Агнию Львовону в салоне использовали в качестве теста на психологическую устойчивость. Ливитцкий считал, что она расшатывает психику надежнее литра водки. Агния Львововна обладала мощным шизофреническим полем, которое действовало на людей, склонных к порядку и строгой дисциплине, по-научному говоря эпилептоидно-паранояльного психотипа, как запах вокзального туалета. При слабой воле под предельной токсодозой изнутри могло хлынуть такое, что только держись. Никакой экстрасенсорики не надо, чтобы обнаружить тщательно скрываемые комплексы, все само перло наружу. Дай бог, если в приличной форме. А то некоторые так буянили, что приходилось подд руки выводить из салона. Навсегда.

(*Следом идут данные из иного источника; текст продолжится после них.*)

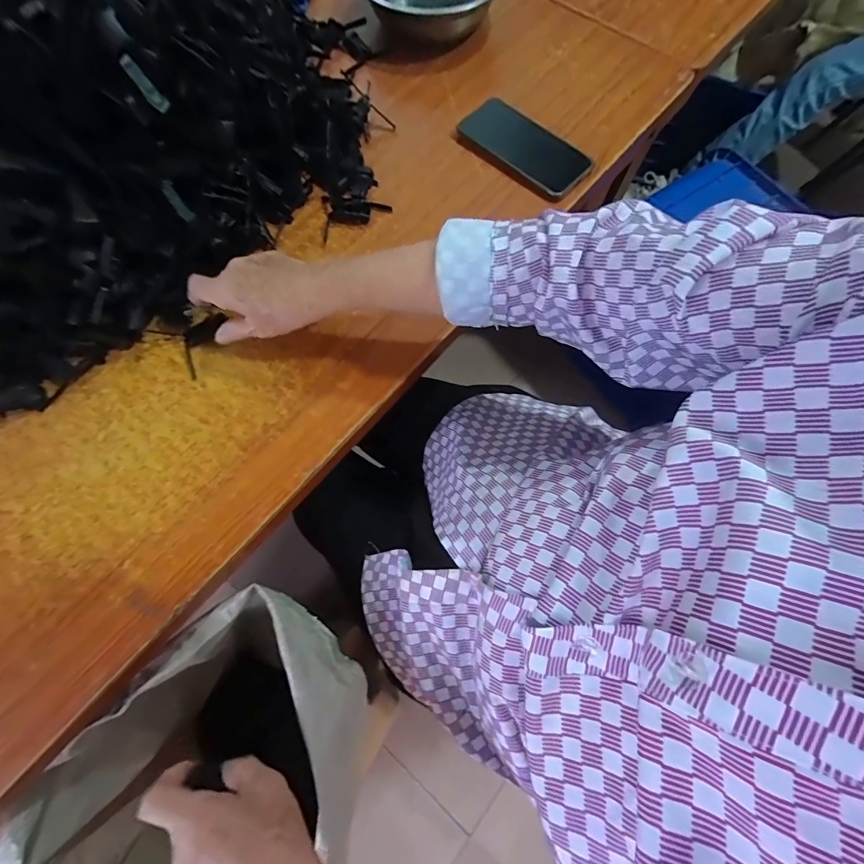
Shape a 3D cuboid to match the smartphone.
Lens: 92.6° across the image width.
[{"bbox_3d":[0.117,-0.356,0.508,0.163,0.010,0.080,43,74,13],"label":"smartphone"}]

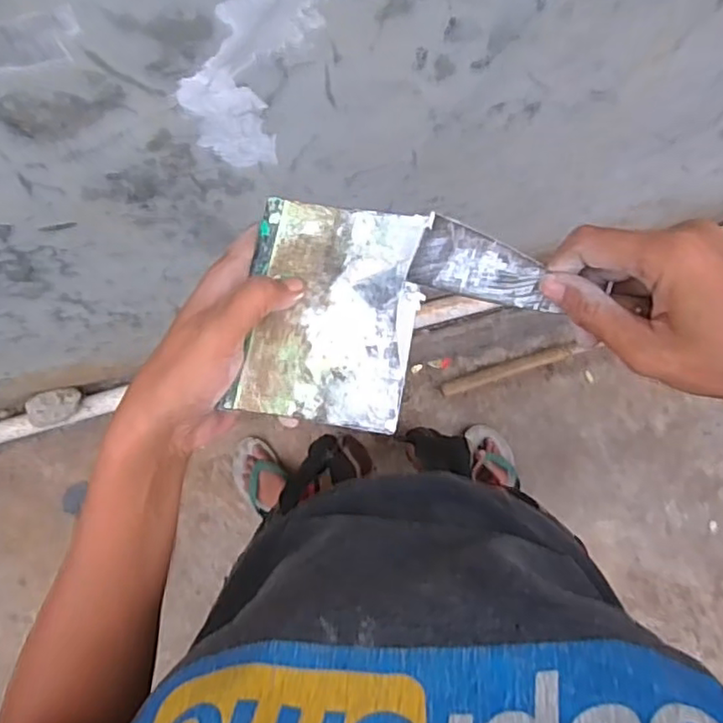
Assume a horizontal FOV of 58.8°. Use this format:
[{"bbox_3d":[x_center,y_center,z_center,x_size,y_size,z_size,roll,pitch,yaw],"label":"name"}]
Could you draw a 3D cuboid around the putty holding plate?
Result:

Салин счел, что тест пройден, и дал знак Ливитцкому.
Ливитцкий под благовидным предлогом вызволил Дмитрия из плена, выдержал в ничего не значащем разговоре, окуривая трубкой, и подвел для представления Салину.
– Позвольте, дорогой Гость, представить вам нашего молодого брата Юлиана, – светским тоном произнес Ливитцкий. В его салоне все фигурировали под самыми странными псевдонимами. Себя Ливитцкий окрестил Чезаре.
Салин, не вставая, протянул вялые пальцы. После "мастерского" рукопожатия, когда три его пальца легли в сильную ладонь Дмитрия, он указал на кресло рядом с собой. Ливитций с поклоном удалился.
Салин не мог не отметить, что Рожухин держался, естественно, без излишнего напряжения, но не растекся в кресле, как было принято у молодежи. Спина осталась по-военному прямой. Салин намеренно тянул паузу, выманивая на первый ход. Дмитрий внешне равнодушно выдерживал его изучающий взгляд и губ не разжимал.
– Что для вас власть? – спросил Салин.
Неожиданный вопрос, заданный без предисловий и предварительной разминки, должен был пробить невидимые доспехи собеседника. Дмитрий лишь медленне обычного опустил веки, сморгнув.
– Насилие и перераспледелени благ, – ответил он.
– Одно без другого разве не бывает?
– Без насилия распределение невозможно, насилие без цели – паталогия.
Салин не смог сдержать вежливой улыбки.
– А разве вам не нравиться осуществлять насилие?
– Мне нравяться цели, которые я им достигаю.
– И в чем ваши цели, позвольте узнать?
– В новом уровне власти.
– И когда вы себе скажете "хватит"?
Дмитрий с тонкой улыбкой ответил:
– Думаю, "хватит" я раньше услышу от других.
– Хм. И вы их послушаете?
– Если они приведут достаточно веские аргументы. Которых на тот момент не будет у меня.
По тону чувствовалось, что он имеет ввиду вовсе не слова.
– Вы неосторожно откровенны, молодой человек.
– Ваши вопросы, дорогой Гость, выдают вас не меньше, чем мои ответы.
Салин изобразил на лице вежливую иронию.
– Очень хочется знать, что же вы выведали?
– Вам привычна та степень власти, о которой я могу только мечтать. Она… – Дмитрий сделал округлый жест кистью руки, подбирая нужное слово. – Незрима. Потому что уже не нуждается во внешних формах проявления.
Салин решил, что настал момент для последнего испытания.
– Если вы обратитесь за консультацией к нашему мастеру, то он вам разъяснит, что незримой силе служат. Никогда не пытайтесь подчинить ее себе. Это плохо кончается.
Дмитрий, подумав немного, согласно кивнул.
Салин посмотрел за окно. Ветер размазывал по стеклу дождь.
Улыбнулся своим мыслям.
Стас недоуменно посмотрел на шефа. Такие вот улыбочки он не раз видел у людей, принявших вопреки уговорам и угрозам окончательное решение.
– Виктор Николаевич, я настаиваю на изменении маршрута. Хоть так я могу гарантировать вашу безопасность.
– Делай, как считаешь нужным, Владислав. Я полностью тебе доверяю.